Success was years in the making - McGrath
The celebrations just keep on coming for Cormac McGrath and on the same weekend he had his stag ahead of his upcoming nuptuals, he guided Templederry to their first county senior hurling title in the O Riain Cup.
The Ballinahinch clubman is in his second year with his near-neighbours and complimented the contributions of recent managements in putting the building blocks in place for this success.
“It would be easy to say it was this twelve months but that is not the way it works. It comes from years and years of work,” he said.
“The lads had so much work down and had gotten so far they knew they were good enough. It was just about tweaking a few different things, a different approach here and there, a few positional changes and a small thing like that can spark it.”
One of those is Darragh Carey, who was tremendous on the day at centre back, in a new position having played most of his underage hurling as a forward but McGrath and his management so a new role for him when the returned from a lengthy injury layoff.
“In fairness to Darragh Carey, when we played the ‘Mines, Darragh hadn’t played a game in thirteen months,” McGrath revealed.
“He came on in the last ten minutes and got thirteen stitches in his eye and you were wondering how much back luck can this lad have. Darragh Carey is a serious hurler, he has a set of hands on him that are unreal. He would play anywhere.
“Over the years, Templederry put up big scores but were also conceding big scores so when Darragh came back from injury, Liam McCutcheon was playing at six all year and his positioning is unreal but today we put Liam on the wing and Darragh at six as we knew Bubbles was going to start at eleven and he was excellent.”
Templederry were fortunate to go in at half time on level terms after Killenaule dominated the first half but didn’t take their chances, while the Kenyons men hadn’t gotten into their flow.
“We felt the game was very stop-start, very slow and wasn’t suiting us,” McGrath said of the first half.
“Our big mantra this year was not to play the scoreboard. If you were winning by ten points after the first quarter, it didn’t matter. The end is when it matters so we kept tipping away and came in at half time we weren’t out of first gear and still level.
“We won a league final this year in similar circumstances against Sean Treacys. It was very tight at half time and the message was, would you expect anything else in a final?
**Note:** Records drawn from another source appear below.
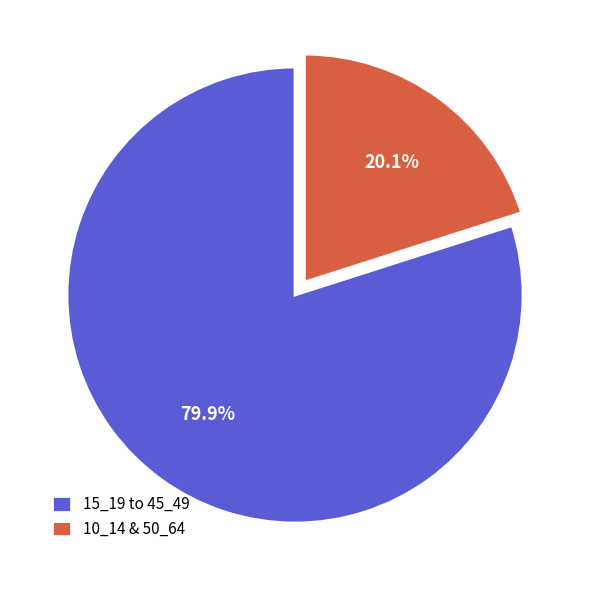

Does 15_19 to 45_49 represent more than half of the total?

Yes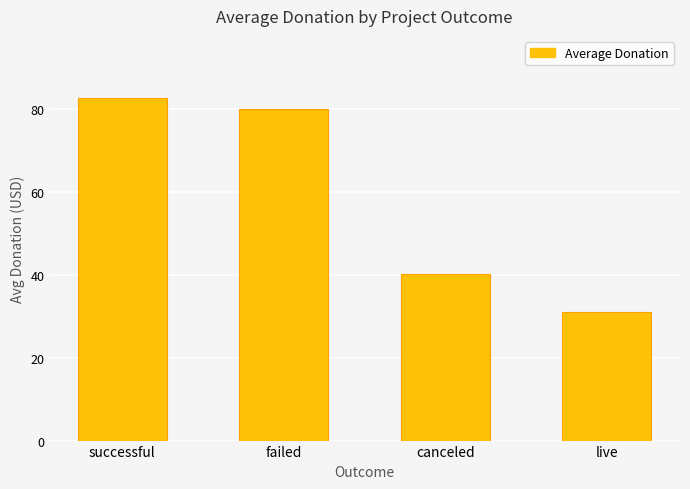

How many bars are there in total?

4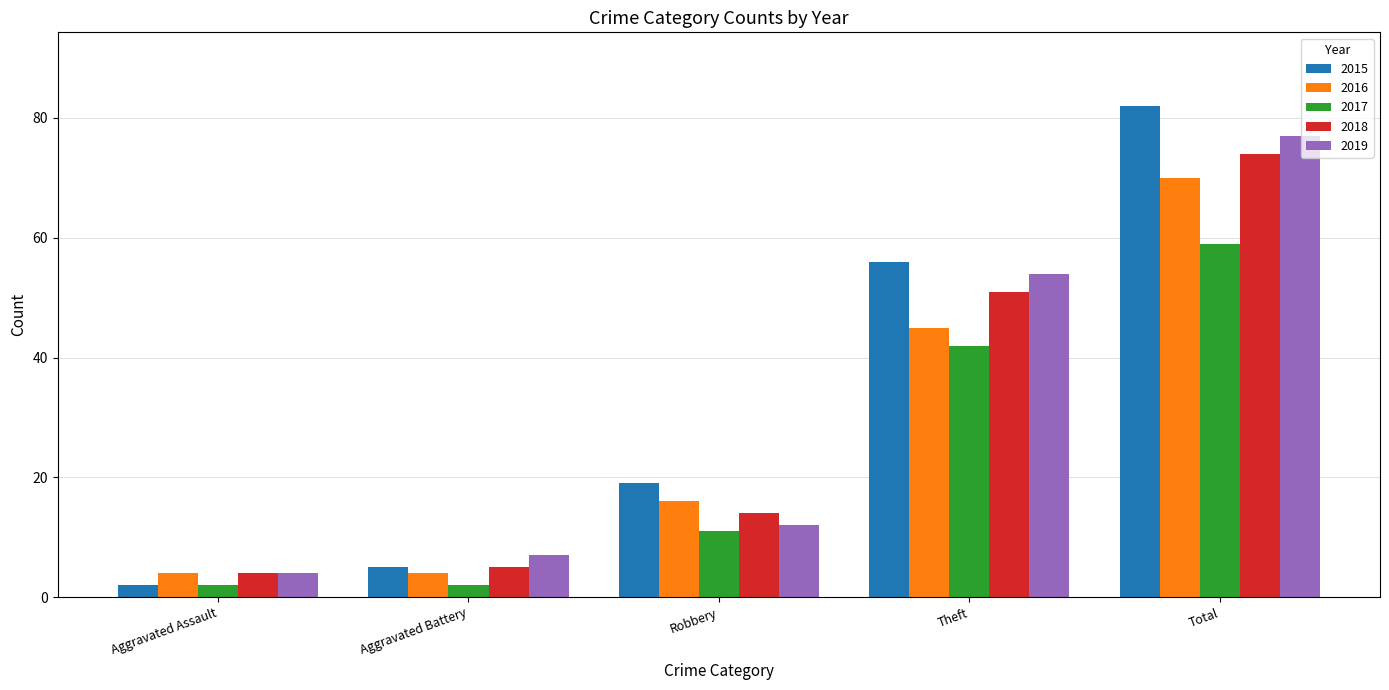

Which series changed the most between Aggravated Battery and Theft?

2015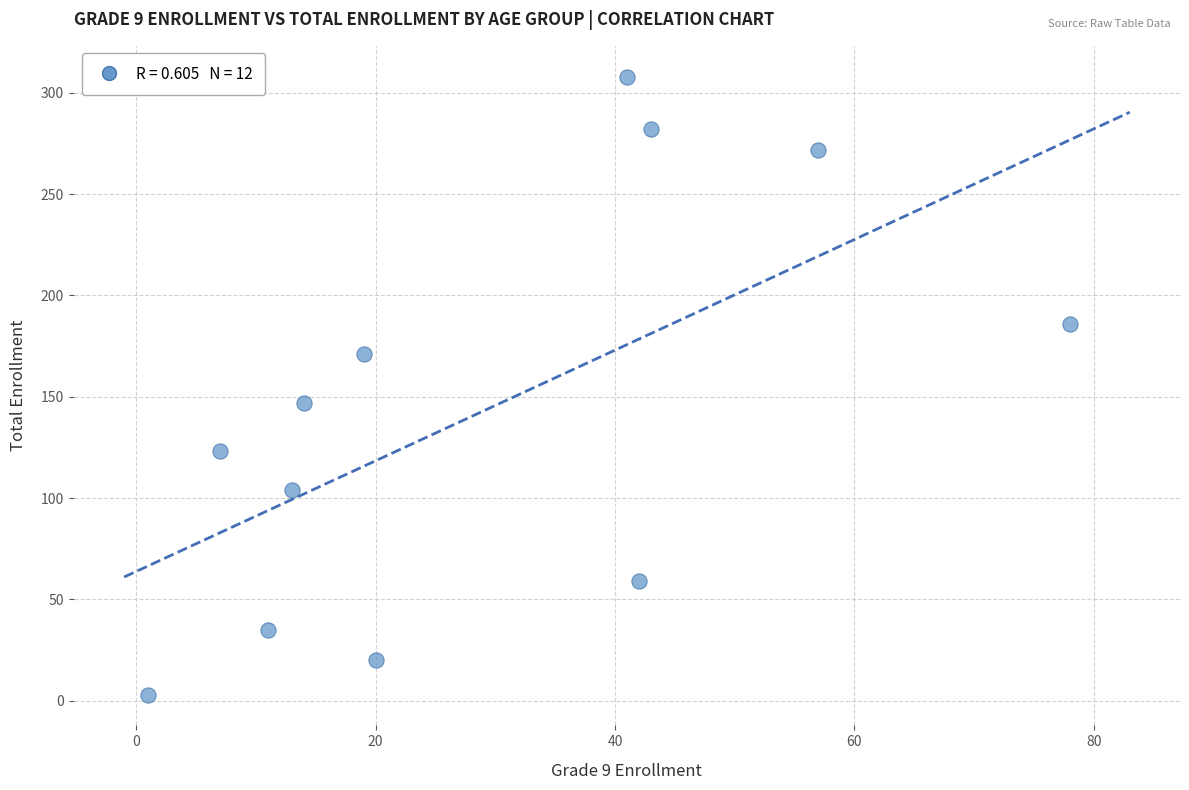

What is the range of X values (max minus min)?

77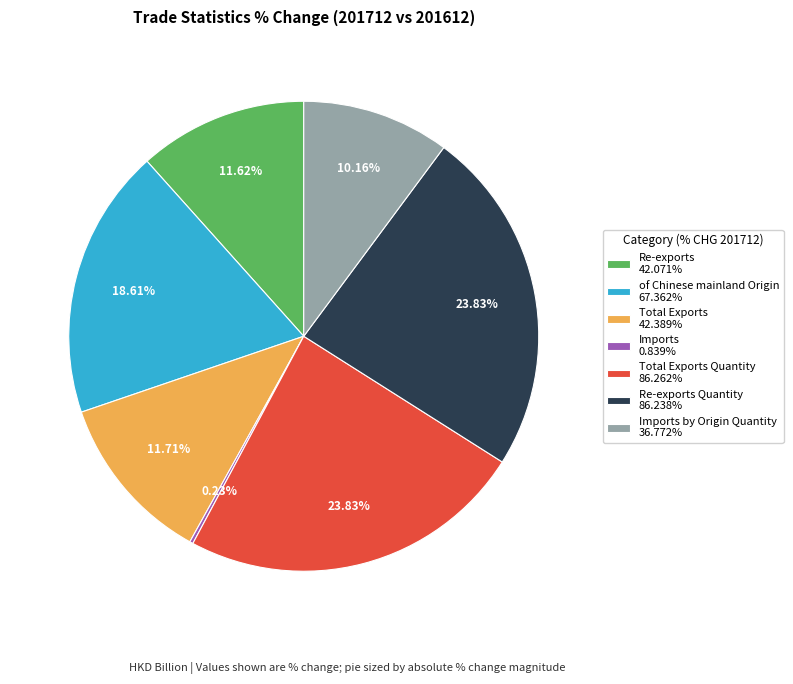

Does Re-exports Quantity 86.238% account for over 50% of the chart?

No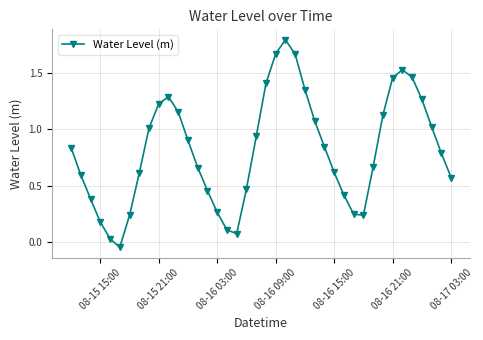

How many categories are shown in the chart?

40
“Our levels of fitness and our trainer Mark Gleeson needs a lot of compliments for, and we knew if we kept going and working harder, the space would come open and it did.
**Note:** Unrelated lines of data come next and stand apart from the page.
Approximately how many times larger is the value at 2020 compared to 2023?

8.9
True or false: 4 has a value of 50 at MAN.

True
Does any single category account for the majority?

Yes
“We worked so hard on the delivery of the ball going in so the scores we are putting up isn’t just the front six who do their job, and the likes of Seanie Ryan has gotten 5-20 from play but all the forwards were excellent but out distribution zone and use of the ball has changed and that has been a big part of it.”
He added: “We felt we were really getting beaten on the breaking ball in the first half, almost individual as it was a puckout here and there and hope for the best, so we put more emphasis on the puckout as when you have the ball you know where it is going.
“We drew out our corner forwards a bit and Gar went as a third midfielder which left more space for Seanie (Ryan), and we felt Killenaule would go man for man and leave pockets of space which we made the most of."